It’s no secret that I’m short. I’m 5’7” on a good day. But what you might not know is that being vertically challenged is an obsession of mine. I freely admit that I have a Napoleon Complex. I have all the classic signs: I feel inferior to those who are taller than me and harbor a secret resentment toward them. Plus, I even have a sister named Josephine. At least I admit it. No one would say that I have Napoleon Complex to my face. I’m described as scrappy. Perhaps what I lack in height, I make up in assertiveness. I hate to hear the word, No, and I become even more determined when someone suggests that I can’t do something.
Chad is 5’11”, a perfect height for a man. Fortunately for me, he likes shorter guys. My friend Ron Ferg feels the same way. “Pocket gays are so cute. They’re compact. What’s not to like?” For some reason being assigned to a ”type” irritates me more than being short.
I don’t know what it is but I hate being short, and what makes matters worse is that every time I go to a party lately, I feel like everyone around me is so tall. I’m serious. It’s as though every gay guy under thirty has been blessed with height. At the last Out 100 Party, I felt like Lil’ Sprout amongst a forest of Jolly Green Gay Giants.
That night I vowed to never go to another party again unless I grew an inch or devised a way to appear taller. Then a friend suggested I get lifts for my shoes. “You know those pieces you lay in your shoe? You can add like two or three inches to your height.”

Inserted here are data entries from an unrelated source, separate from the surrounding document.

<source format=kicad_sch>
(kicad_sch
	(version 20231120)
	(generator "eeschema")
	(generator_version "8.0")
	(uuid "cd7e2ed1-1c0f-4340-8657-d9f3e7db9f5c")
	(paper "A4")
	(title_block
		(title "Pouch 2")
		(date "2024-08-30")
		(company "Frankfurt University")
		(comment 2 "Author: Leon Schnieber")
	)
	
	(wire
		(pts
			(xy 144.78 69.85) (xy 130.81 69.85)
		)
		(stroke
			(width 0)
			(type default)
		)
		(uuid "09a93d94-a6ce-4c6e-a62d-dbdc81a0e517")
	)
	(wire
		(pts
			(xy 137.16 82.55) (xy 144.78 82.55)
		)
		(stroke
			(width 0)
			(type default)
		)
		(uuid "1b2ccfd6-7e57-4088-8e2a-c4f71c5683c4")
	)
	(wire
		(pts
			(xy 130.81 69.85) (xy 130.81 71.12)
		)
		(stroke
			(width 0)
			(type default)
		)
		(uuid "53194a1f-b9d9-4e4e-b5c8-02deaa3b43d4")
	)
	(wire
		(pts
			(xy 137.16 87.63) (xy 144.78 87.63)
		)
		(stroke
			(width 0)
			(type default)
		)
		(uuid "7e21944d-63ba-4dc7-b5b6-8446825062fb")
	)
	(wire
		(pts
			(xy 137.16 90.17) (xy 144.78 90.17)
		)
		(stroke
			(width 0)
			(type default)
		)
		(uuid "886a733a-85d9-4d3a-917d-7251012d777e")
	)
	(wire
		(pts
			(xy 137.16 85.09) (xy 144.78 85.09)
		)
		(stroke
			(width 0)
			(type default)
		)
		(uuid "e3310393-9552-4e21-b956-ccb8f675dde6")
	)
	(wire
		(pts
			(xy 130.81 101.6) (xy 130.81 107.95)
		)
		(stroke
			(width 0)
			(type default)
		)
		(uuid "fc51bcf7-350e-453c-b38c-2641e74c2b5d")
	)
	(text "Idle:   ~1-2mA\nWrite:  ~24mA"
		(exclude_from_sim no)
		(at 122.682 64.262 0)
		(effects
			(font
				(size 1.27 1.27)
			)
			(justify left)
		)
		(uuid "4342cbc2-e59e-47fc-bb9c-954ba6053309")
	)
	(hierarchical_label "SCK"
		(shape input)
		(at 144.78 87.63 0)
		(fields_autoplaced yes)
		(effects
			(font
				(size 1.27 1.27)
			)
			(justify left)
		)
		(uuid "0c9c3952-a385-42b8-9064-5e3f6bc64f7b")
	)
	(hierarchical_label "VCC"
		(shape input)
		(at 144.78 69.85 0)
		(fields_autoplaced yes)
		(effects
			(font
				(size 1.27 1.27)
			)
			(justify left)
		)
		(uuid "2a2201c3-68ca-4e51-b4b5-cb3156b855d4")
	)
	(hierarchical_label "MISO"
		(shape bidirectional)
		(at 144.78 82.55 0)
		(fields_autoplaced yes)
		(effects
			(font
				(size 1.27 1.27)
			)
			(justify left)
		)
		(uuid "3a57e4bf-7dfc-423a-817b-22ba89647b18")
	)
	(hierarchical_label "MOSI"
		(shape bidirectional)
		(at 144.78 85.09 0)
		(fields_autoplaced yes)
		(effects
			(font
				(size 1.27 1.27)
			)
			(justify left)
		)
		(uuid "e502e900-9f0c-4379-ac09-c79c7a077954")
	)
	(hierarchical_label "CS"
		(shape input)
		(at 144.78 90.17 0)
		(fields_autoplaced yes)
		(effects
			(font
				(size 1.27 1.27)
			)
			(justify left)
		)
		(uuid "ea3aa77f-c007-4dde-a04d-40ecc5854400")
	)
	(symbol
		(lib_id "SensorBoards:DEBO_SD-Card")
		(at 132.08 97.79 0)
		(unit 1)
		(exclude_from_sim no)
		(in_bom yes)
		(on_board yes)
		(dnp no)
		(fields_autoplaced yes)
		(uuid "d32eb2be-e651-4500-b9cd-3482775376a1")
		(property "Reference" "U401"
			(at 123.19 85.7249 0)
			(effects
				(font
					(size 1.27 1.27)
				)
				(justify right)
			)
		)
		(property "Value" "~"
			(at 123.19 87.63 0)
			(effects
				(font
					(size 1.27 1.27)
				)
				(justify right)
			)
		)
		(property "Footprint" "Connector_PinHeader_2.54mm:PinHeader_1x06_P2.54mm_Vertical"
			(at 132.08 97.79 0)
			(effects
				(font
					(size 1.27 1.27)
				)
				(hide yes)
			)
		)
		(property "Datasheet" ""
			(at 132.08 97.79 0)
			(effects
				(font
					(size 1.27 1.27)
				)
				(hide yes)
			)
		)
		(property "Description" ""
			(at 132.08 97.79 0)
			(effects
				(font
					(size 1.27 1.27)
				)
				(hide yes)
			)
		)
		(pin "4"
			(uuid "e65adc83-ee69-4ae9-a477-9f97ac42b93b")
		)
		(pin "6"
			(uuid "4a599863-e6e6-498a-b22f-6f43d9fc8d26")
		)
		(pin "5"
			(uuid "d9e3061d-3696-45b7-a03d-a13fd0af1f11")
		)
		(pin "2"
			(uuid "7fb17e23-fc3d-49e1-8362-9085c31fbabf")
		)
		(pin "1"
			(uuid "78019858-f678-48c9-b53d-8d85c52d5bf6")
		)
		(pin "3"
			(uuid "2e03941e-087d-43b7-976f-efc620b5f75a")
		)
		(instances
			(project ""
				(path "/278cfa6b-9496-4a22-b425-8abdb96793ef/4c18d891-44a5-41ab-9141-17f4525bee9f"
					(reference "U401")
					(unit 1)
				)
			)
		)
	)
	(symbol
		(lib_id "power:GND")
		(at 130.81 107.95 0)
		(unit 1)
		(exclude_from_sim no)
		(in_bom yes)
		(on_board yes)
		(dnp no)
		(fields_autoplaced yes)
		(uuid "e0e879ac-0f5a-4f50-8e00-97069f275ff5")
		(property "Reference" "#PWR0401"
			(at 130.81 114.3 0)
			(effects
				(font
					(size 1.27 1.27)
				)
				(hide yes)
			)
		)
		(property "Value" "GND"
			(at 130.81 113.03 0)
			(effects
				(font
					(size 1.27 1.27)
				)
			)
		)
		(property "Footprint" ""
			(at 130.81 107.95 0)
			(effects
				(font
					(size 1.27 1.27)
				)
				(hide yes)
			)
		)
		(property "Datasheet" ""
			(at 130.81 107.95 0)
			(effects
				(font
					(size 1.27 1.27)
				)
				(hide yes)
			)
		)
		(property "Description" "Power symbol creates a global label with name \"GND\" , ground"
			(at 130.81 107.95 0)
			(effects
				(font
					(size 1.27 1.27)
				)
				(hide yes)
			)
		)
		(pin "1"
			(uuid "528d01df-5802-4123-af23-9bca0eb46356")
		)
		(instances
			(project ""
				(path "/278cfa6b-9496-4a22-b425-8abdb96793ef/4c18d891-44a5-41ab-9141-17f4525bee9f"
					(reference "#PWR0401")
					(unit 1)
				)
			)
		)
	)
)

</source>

“Are you joking?” I asked.
That night I located a distributer of shoe lifts on the Internet. Who knew they were so popular. One particular company in London sold various types of lifts including ones that added six inches to your height. I nearly gasped. However I did not want to be greedy, so I purchased lifts that added a modest four inches. “That would make Chad and I the same height,” I told myself.

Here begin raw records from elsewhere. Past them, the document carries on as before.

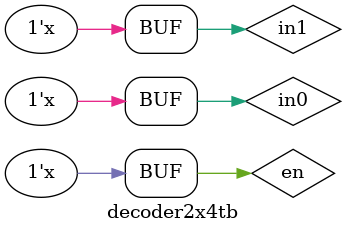
<source format=v>
`timescale 1ns / 1ps

module decoder2x4tb;

reg  in0,in1;
wire out0,out1,out2,out3;
reg en;

decoder2x4 dec (
    .in0(in0),
    .in1(in1),
    .out0(out0),
    .out1(out1),
    .out2(out2),
    .out3(out3),
    .en(en)
  );
  
  initial begin 
  in0 = 1'b0;
  in1 = 1'b0;
  en = 1'b0;
  end
  
  always #5 in0= ~in0;
  always #10 in1 =~in1;
  always #25 en = ~en;


endmodule

</source>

Within ten business days my lifts arrived. As I raced up the elevator to my apartment, I opened the box only to become deeply disappointed. These lifts were simply a soft rubber wedge that appeared very narrow particularly for my wide flipper-like feet, and the ridiculous thing was that it is impossible to put your foot inside a shoe that has a four inch lift in it. When Chad returned home that evening he found me on the bedroom floor in a sea of shoes, jamming my expensive English wedges into every pair of shoes I owned. He winced quietly and walked away. Hours later, I emerged from my room exasperated. All my efforts to gain several vital inches had failed. So I decided to accept the loss and throw out those stupid lifts. Marching through the kitchen, I passed Chad paring and apple with a knife. That’s when the light bulb went off. I grabbed the knife from his hand and began sawing my wedges so that instead of four inches they were now fitfully two. It was a stroke of brilliance. My new lifts nestled perfectly into every shoe I owned. All had not been lost. I could live with being 5’9′. Anything is better than 5’7”.

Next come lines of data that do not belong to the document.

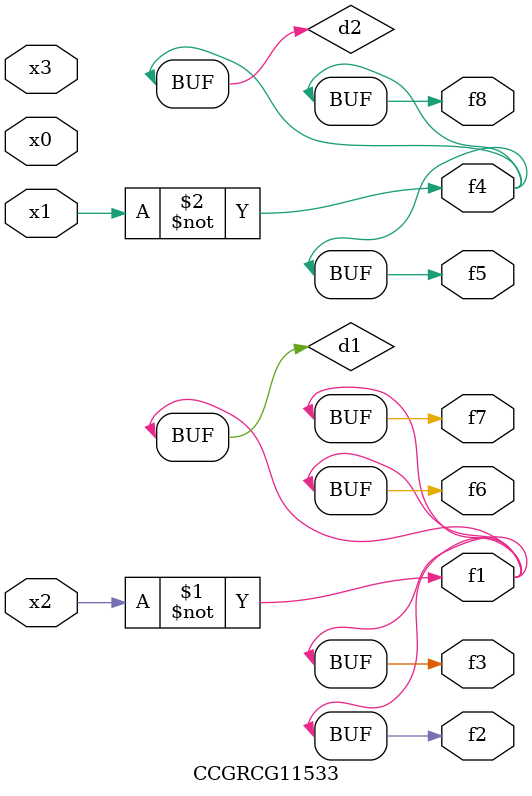
<source format=v>
module CCGRCG11533(
	input x0, x1, x2, x3,
	output f1, f2, f3, f4, f5, f6, f7, f8
);

	wire d1, d2;

	xnor (d1, x2);
	not (d2, x1);
	assign f1 = d1;
	assign f2 = d1;
	assign f3 = d1;
	assign f4 = d2;
	assign f5 = d2;
	assign f6 = d1;
	assign f7 = d1;
	assign f8 = d2;
endmodule

</source>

When the invitation to the Advocate Magazine Party arrived, I knew that would be the perfect occasion for me to try out my new and improved wedges. No more staring at slender knee caps in tights pants that cut off at the ankles. Now I could look those tall, young gays in the eye and feel superior to those Pocket Gays who enjoy being dominated by taller men. I felt liberated like Norma Rae. No tall gay man was going to use me as a crutch, resting their arm on my shoulder for support or tussling my hair as if I was a child. I am no tall gay man’s child!
Dressed up in my best suit and new heels, I entered the party and began working the room. But over the course of the evening my serrated wedges starting digging into the soles of my feet, and with every step I took, my face winced with pain. Even though I tried my best to hide my agony, it was all becoming too difficult to manage. “Are you okay?” asked Chad.
“No,” I barked. “My feet are killing me.”
“I’m wearing those lifts.”
“Oh my God,” he said rolling his eyes in frustration. “Well I seriously suggest you go to the bathroom and discretely remove your pumps because your face has the expression of someone in an advanced stage of constipation.”
“Thank you,” I said sarcastically as I limped away. “I hate tall people.”